Exercise: Look through the listing for the word "Europa". Copy each line that has it.

(The data)

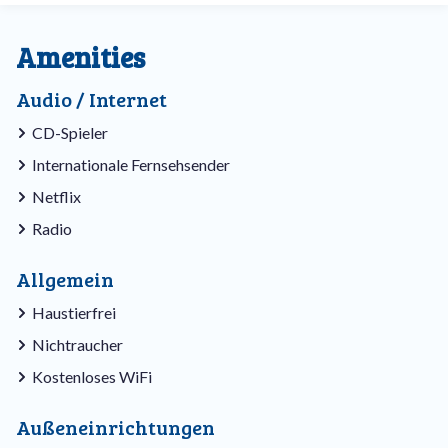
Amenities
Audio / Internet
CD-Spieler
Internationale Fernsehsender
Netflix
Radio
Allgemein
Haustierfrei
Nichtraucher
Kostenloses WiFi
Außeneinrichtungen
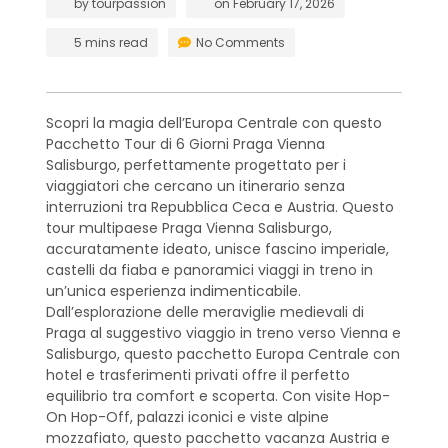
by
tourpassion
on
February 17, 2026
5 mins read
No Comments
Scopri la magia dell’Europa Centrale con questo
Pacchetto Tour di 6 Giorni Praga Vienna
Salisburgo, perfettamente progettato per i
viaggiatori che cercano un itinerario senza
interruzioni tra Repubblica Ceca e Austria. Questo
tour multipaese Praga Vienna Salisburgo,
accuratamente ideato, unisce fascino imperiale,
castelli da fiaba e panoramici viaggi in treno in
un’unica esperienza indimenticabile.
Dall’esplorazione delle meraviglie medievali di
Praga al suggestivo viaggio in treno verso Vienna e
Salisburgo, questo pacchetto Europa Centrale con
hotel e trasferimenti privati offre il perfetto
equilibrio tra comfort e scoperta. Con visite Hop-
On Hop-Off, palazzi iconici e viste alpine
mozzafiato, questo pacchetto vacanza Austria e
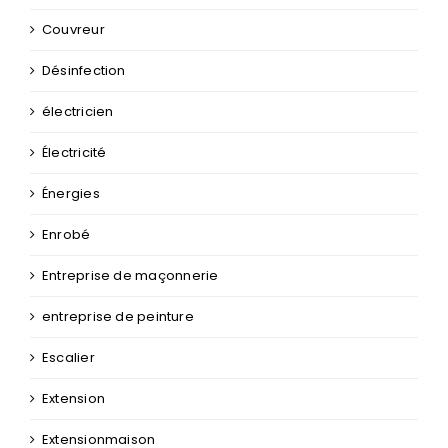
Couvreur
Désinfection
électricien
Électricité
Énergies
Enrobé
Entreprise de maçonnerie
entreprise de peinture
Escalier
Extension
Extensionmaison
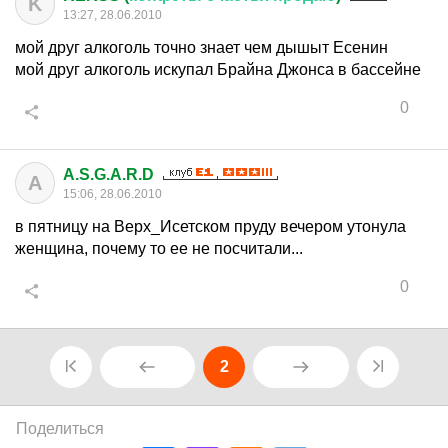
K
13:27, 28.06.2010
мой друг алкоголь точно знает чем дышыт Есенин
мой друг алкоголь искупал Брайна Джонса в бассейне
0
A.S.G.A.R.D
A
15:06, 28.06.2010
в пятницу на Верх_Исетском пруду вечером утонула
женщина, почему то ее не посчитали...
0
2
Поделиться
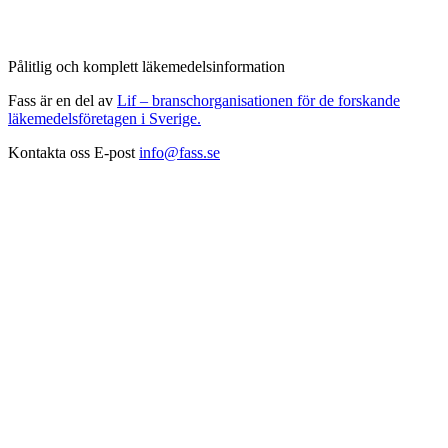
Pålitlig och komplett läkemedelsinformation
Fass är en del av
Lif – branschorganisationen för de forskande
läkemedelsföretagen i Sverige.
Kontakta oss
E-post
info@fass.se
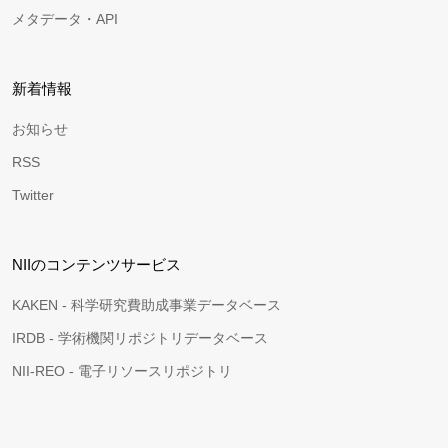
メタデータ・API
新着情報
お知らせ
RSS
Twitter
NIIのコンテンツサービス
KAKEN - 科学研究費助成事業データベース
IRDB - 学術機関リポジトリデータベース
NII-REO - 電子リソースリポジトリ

(End The data)

The answer:
Scopri la magia dell’Europa Centrale con questo
Salisburgo, questo pacchetto Europa Centrale con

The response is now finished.